The bears of our planet are the masters of dreamtime. During their long winter sleep, in the cave of imagination, they dream the world so that they (and we all) have a place upon waking.
This Sunday, April 21st at Chatham University in Pittsburgh, I will be reading from my first published book! Faith Schantz, writer and editor and now publisher, made this project possible. I am eternally grateful to her for helping bring this story to a wider audience, and for pushing me as an artist and writer to grow the boundaries of this true tale.
My parents have a home in Scotland, and I have grown up wandering the beaches and hills of Sutherland. Not far from our house is a Viking settlement up on a rise looking out to the sea.

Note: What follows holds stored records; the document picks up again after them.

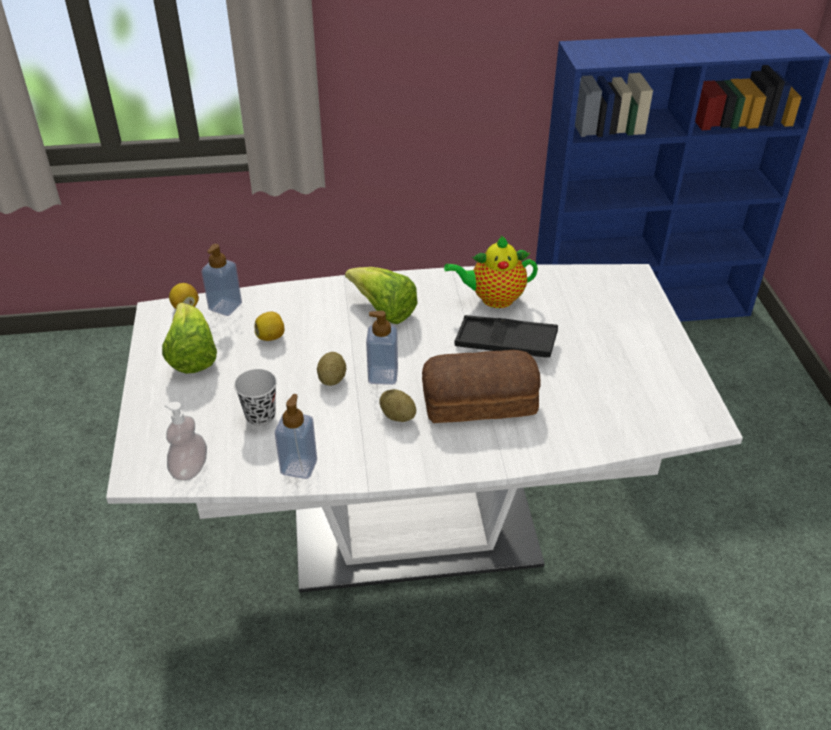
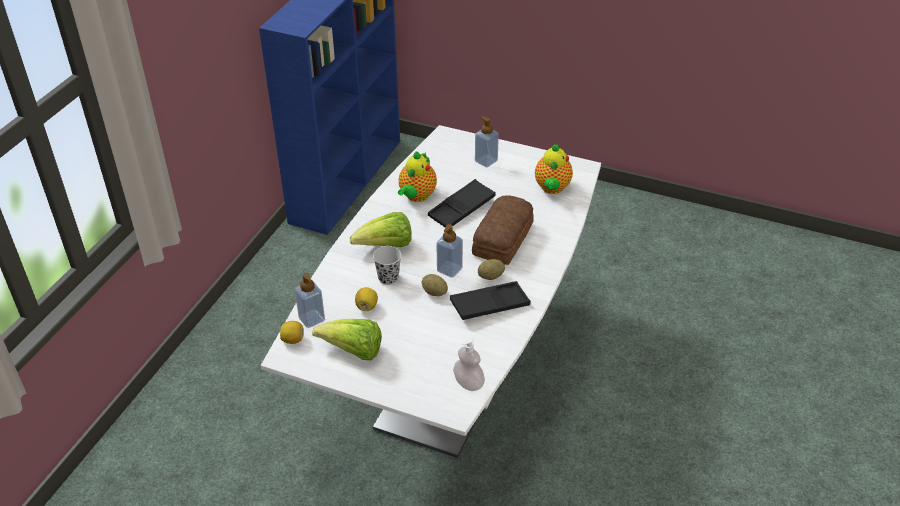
camera: 60 degrees left, 0 degrees up
(260, 416) = (443, 336): black cup -> black cup (388, 278)
(299, 466) = (502, 333): soap dispenser -> soap dispenser (486, 161)
(343, 435) = (490, 305): none -> black tray
(628, 408) = (552, 189): none -> teapot

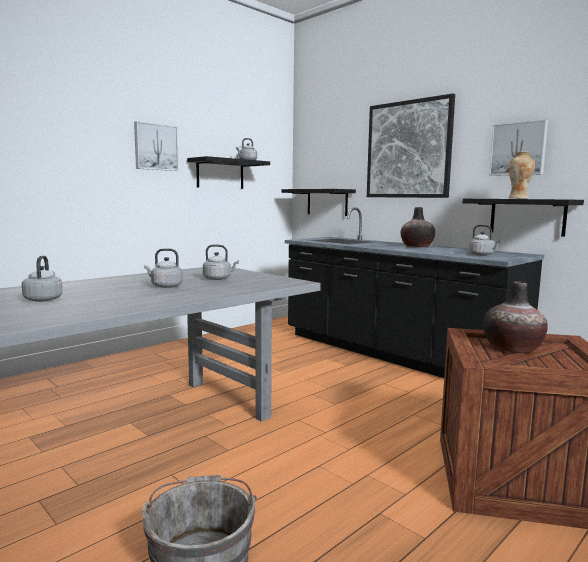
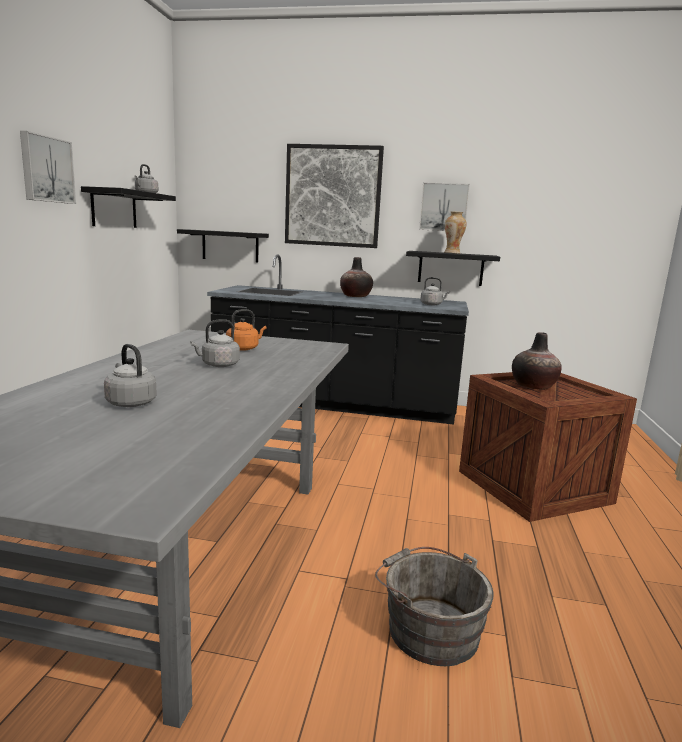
camera: 35 degrees left, 5 degrees up
(218, 278) = (244, 348): grey kettle -> orange kettle

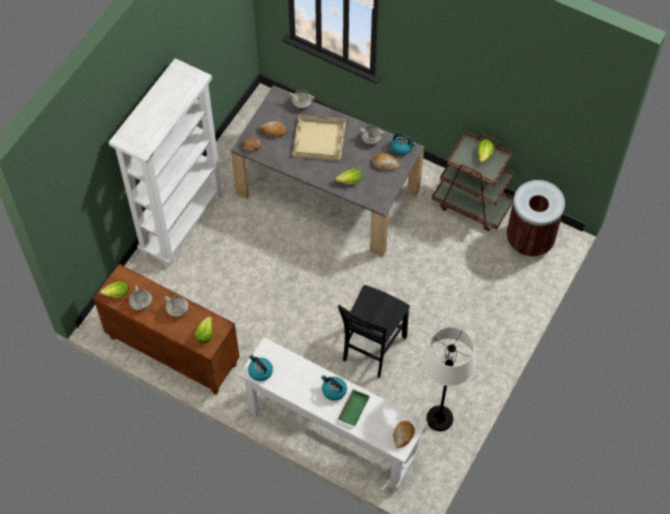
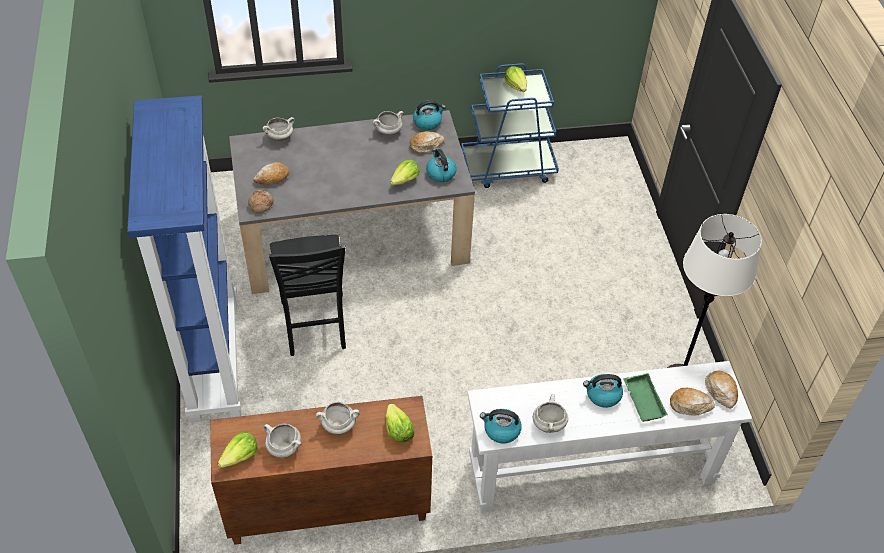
camera: 40 degrees left, 10 degrees down
(182, 222) = (213, 359): white bookcase -> blue bookcase
(288, 385) = (548, 424): none -> white cooking pot
(318, 139) = (331, 160): beige tray -> none
(372, 349) = (547, 357): black chair -> black chair (314, 326)
(375, 189) = (440, 173): none -> kettle
(377, 430) = (690, 405): none -> bread
(472, 204) = (508, 167): brown cart -> blue cart
(530, 240) = (592, 168): brown trash can -> none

A river sidles alongside the settlement, with old mooring points for the long ships, now broken down into tumbling lines falling into the ebb and swell of this tidal river. They are markings of the day when the Vikings lived in my own home country. The lines of these stones have become repeating symbols in my work-- and I now know why. I live in Iceland now, the country of Vikings, and I've never felt so at home with a group of people. This is a society so far from the wars and ways of their history-- they are the most peaceful, innocent, intelligent and open hearted culture I have encountered. They have evolved toward heart-centeredness, their passion has steered them from conquering toward art and nature and healing. This is what the trail of stones means to me now, as time and tides brings them slowly into the sea.